Shares in ABN Amro Holding NV plummeted as much as 10 percent on Friday over worries that competing takeover bids for the company might fall apart.
/ Source: The Associated Press

Shares in ABN Amro Holding NV plummeted as much as 10 percent on Friday over worries that competing takeover bids for the company might fall apart.

A Fortis spokeswoman said a bond sale the bank had planned could be delayed. But she that only demonstrates how flexible the bank is in choosing how and when it will finance its part of the deal, rather than any serious financing difficulty.

ABN shares were still down 5.2 percent at 33.25 euros ($44.77), as investors appeared to re-evaluate risk that the Fortis bid, part of a consortium led by Royal Bank of Scotland PLC, could lose out to a bid from Barclays PLC, or that both could fail.

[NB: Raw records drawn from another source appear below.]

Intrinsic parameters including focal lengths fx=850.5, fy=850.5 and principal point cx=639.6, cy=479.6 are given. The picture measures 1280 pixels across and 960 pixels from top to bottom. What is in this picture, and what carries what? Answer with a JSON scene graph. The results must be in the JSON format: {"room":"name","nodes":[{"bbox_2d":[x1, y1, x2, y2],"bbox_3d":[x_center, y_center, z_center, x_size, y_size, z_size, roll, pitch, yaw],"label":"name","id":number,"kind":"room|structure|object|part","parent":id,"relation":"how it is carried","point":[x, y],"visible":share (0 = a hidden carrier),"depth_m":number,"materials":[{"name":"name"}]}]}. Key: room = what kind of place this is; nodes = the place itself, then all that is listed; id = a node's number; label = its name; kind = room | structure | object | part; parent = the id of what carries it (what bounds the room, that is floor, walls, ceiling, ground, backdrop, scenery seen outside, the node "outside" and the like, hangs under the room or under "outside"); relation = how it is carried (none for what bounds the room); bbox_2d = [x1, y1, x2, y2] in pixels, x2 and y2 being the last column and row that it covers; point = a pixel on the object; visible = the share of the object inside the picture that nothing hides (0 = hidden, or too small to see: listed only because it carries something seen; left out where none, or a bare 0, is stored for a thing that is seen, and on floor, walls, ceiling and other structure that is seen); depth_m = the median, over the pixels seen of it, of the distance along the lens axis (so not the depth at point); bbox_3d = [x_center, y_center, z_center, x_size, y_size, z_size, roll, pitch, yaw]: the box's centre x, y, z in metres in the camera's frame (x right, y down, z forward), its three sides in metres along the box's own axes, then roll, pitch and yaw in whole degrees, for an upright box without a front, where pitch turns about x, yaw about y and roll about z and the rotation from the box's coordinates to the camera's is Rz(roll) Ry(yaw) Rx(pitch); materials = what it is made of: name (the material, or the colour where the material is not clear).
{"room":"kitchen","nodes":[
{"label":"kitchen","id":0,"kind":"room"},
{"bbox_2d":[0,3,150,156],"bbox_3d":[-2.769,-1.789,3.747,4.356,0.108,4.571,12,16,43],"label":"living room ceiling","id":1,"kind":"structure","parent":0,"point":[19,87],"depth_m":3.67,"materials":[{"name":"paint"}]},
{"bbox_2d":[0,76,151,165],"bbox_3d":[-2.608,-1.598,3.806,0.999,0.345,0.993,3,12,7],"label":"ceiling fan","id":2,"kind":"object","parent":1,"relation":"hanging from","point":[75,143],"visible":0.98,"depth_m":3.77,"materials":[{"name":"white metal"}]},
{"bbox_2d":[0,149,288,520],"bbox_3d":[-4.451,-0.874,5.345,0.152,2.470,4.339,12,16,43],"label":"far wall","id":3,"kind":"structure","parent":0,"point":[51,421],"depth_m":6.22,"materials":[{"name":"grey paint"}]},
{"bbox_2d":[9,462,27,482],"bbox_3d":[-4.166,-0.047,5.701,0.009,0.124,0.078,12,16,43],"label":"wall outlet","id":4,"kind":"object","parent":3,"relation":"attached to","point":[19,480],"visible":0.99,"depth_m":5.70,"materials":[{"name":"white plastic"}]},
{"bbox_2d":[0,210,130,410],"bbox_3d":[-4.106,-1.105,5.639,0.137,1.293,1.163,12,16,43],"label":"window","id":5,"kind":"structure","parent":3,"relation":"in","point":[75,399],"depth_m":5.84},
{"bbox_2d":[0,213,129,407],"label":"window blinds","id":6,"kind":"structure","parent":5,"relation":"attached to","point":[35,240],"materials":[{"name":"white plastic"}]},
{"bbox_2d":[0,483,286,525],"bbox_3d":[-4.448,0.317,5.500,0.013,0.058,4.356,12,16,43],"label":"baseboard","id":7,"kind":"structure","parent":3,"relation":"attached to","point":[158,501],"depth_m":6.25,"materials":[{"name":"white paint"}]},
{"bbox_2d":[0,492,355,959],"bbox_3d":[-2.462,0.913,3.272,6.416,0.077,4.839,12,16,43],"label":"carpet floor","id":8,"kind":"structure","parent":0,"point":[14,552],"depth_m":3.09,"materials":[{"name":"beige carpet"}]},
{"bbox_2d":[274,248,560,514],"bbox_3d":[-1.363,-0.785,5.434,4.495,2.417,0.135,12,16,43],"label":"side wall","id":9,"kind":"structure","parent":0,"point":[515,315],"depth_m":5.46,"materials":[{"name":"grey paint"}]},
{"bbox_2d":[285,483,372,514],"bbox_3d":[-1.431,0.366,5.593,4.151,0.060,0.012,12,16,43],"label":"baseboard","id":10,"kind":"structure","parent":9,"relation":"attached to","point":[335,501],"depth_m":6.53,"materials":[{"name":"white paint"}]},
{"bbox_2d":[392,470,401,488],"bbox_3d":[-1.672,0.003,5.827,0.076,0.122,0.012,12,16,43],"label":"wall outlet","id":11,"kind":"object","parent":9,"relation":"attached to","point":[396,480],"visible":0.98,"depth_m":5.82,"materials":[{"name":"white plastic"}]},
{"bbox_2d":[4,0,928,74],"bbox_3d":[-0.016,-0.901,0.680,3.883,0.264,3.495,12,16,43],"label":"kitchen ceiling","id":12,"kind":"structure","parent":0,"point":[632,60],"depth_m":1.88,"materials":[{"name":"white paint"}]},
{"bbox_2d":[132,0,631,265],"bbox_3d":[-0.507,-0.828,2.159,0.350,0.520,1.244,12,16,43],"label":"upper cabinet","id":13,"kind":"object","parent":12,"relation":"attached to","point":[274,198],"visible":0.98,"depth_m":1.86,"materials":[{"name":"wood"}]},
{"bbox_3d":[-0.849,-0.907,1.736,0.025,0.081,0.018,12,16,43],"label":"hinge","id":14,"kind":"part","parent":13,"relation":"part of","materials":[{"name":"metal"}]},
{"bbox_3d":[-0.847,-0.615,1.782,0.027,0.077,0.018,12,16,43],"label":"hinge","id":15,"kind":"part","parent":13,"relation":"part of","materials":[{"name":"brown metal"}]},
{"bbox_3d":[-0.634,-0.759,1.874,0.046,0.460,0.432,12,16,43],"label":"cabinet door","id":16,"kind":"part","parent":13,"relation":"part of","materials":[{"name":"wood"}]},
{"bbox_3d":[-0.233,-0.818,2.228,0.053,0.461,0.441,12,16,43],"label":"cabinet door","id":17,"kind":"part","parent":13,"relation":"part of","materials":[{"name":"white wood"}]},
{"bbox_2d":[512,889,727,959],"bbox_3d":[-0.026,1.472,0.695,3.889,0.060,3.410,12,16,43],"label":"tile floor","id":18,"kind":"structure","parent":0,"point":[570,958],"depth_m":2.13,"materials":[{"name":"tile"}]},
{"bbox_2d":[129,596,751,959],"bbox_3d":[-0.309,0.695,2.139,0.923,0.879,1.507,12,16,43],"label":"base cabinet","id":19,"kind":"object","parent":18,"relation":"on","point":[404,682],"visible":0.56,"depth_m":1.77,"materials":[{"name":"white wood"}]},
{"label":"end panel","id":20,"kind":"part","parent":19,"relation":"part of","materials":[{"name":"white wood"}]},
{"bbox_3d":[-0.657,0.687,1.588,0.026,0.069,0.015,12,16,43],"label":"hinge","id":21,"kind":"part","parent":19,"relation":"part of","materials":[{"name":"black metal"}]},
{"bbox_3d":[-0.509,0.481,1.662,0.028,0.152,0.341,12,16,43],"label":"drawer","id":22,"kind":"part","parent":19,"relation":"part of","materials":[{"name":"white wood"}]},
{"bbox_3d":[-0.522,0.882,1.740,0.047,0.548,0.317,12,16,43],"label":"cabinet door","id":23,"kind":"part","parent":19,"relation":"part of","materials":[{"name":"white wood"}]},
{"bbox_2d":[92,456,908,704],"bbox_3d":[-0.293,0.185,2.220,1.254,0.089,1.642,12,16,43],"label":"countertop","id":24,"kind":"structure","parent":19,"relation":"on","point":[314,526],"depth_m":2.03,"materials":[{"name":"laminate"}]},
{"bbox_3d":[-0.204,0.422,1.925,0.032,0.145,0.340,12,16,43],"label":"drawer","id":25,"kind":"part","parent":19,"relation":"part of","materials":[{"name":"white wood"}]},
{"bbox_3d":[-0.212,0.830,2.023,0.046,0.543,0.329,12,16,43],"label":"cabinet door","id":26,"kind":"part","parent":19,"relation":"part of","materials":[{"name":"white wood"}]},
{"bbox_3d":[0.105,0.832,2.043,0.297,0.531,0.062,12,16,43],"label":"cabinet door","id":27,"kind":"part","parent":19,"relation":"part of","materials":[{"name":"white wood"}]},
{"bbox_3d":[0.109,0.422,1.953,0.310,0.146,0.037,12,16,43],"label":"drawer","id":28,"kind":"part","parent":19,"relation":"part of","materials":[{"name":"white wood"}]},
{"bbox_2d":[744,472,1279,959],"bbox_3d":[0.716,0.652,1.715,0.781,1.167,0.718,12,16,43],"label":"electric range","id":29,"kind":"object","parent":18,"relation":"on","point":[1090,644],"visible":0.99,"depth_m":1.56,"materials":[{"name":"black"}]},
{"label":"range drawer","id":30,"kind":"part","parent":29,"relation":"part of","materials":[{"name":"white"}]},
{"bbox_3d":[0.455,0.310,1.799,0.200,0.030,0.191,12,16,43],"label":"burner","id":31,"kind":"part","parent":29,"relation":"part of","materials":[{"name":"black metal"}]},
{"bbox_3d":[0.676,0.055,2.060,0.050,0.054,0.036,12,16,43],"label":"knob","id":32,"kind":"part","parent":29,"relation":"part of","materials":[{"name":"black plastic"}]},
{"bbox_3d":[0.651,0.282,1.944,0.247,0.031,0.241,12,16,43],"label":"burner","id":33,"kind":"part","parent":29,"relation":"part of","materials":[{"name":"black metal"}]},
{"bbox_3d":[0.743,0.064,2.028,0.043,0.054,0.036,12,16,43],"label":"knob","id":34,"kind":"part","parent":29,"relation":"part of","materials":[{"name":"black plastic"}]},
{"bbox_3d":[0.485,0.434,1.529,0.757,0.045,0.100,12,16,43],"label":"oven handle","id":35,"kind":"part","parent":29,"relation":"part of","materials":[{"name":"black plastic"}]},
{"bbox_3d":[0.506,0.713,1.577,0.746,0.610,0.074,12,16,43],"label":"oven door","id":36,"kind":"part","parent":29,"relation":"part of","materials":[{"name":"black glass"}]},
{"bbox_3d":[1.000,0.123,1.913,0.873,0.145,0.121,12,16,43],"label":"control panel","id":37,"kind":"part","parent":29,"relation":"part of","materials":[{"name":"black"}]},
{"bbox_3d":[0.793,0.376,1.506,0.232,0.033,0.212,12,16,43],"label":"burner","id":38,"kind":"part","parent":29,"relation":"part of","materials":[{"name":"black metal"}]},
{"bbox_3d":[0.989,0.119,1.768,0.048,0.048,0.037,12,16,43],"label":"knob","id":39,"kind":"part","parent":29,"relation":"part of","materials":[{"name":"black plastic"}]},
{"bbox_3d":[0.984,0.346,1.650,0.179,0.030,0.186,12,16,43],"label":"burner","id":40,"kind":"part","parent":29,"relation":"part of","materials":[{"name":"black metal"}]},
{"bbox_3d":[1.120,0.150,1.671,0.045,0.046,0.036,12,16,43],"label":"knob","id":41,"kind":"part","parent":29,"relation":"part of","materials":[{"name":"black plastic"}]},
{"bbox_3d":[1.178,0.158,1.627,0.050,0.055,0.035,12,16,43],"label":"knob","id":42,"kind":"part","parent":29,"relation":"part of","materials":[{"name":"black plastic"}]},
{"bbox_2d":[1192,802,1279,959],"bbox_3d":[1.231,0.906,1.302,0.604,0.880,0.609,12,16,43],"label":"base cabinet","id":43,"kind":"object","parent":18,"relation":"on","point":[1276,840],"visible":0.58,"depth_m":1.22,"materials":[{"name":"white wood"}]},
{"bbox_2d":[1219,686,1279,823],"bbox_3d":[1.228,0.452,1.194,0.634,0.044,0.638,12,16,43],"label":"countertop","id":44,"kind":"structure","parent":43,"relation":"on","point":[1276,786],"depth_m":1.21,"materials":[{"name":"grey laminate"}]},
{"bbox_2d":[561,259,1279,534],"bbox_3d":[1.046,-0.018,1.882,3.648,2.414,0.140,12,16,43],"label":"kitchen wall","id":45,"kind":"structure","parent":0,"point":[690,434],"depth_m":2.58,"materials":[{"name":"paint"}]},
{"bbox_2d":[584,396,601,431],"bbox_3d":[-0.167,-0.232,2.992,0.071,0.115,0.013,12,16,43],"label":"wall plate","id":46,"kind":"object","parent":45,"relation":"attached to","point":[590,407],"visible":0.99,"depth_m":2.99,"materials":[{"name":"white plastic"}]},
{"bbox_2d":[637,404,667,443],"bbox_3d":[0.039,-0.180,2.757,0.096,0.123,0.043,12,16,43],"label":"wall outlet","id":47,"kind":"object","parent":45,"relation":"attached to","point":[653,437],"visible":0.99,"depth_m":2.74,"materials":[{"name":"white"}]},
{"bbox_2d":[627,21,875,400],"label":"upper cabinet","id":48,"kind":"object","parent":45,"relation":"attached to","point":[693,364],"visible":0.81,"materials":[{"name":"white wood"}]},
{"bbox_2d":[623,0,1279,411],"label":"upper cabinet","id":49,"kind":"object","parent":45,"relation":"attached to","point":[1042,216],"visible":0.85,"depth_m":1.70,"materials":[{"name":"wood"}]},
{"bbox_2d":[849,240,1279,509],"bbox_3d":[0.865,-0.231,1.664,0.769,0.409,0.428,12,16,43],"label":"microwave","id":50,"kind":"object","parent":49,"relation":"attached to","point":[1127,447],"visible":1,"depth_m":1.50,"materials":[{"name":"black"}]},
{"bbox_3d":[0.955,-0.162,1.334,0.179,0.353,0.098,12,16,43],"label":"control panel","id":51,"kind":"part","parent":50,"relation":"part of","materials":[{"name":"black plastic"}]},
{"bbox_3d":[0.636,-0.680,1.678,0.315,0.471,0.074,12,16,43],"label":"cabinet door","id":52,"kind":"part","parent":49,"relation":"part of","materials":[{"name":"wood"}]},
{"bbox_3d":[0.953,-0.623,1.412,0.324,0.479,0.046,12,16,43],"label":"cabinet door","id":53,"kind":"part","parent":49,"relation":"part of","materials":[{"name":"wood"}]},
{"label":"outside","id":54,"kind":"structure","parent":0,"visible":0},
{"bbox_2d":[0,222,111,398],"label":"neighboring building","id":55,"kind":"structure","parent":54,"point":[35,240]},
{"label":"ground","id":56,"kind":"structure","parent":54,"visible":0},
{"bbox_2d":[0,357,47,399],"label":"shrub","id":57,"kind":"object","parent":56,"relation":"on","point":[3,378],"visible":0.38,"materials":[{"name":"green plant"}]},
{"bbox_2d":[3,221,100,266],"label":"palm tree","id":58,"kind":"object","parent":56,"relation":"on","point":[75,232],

The RBS led deal is worth 38.07 euros ($52.41) per share. Barclays is offering 33.71 euros ($46.41) per share.

Either takeover, if successful, would be the largest in the history of the financial industry. ABN Amro shareholders are to review the bids on Sept. 20.

The slump in share prices comes amid a wider slump in global equities amid worries a credit crunch will hurt growth and earnings, leading the European Central Bank and other global central banks to inject billions of dollars into money markets to calm liquidity worries.

Friday was the first day since April that ABN Amro shares have traded below, rather than between, the two offer competing prices. Analyst Dirk Peeters of KBC Securities said the share movement didn't necessarily mean investors think Barclays is going to win.

"They're scared," he said. "They view Barclays' share price as providing a bottom for ABN Amro."

The Dutch newspaper Het Financieele Dagblad first reported Fortis's Chief Financial Officer Gilbert Mittler as saying on the sidelines of the company's half-year earnings review Thursday that a planned 2 billion euros ($2.8 billion) sale of bonds could be delayed due to weak demand on credit markets.

Fortis plans to pay 24 billion euros ($33 billion) for its share of ABN Amro _ notably the Dutch operations and its asset management business.

Spokeswoman Liliane Tackaert said Mittler's point was not that the bank couldn't place the bonds, but that because of a 10 billion euros ($13.8 billion) "bridge" credit line in place, it had the flexibility to choose when and how it fills in the financing.

"I think we'd all agree that for instance (Thursday) would not have been the opportune moment" to sell the bonds she said. "We can afford to wait two weeks or two months, or any amount of time. That's the point of the bridge financing."

Peeters agreed, saying Fortis was well-capitalized and he couldn't foresee any problem with the bank financing its end of the deal.

The 10 percent fall in ABN's share price was irrational, he said, and might have been caused by a computer program instructed to dump shares if ABN Amro fell below a certain level; or sold on thin volumes by an individual investor who panicked.